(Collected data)
※ ※ ※

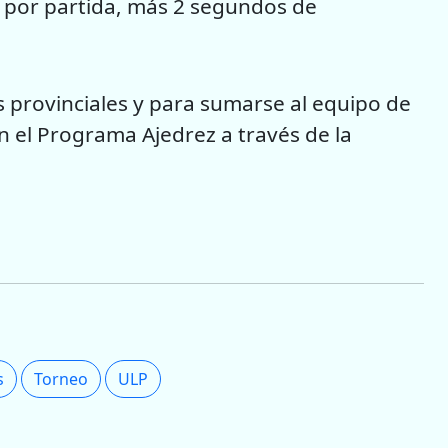
s por partida, más 2 segundos de
as provinciales y para sumarse al equipo de
 el Programa Ajedrez a través de la
s
Torneo
ULP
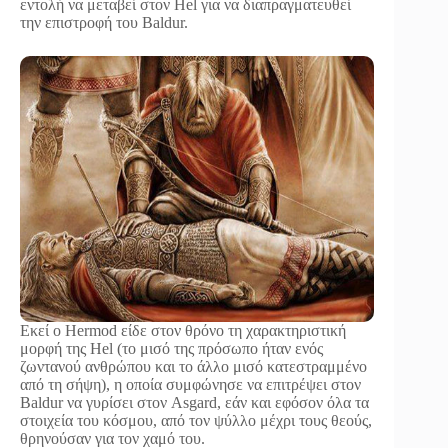
εντολή να μεταβεί στον Hel για να διαπραγματευθεί
την επιστροφή του Baldur.
Εκεί ο Hermod είδε στον θρόνο τη χαρακτηριστική
μορφή της Hel (το μισό της πρόσωπο ήταν ενός
ζωντανού ανθρώπου και το άλλο μισό κατεστραμμένο
από τη σήψη), η οποία συμφώνησε να επιτρέψει στον
Baldur να γυρίσει στον Asgard, εάν και εφόσον όλα τα
στοιχεία του κόσμου, από τον ψύλλο μέχρι τους θεούς,
θρηνούσαν για τον χαμό του.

※ ※ ※

* [Prompt]: Look over the records above and say how many lines hold the word "μισό", giving the number alone.

* [Answer box]: 2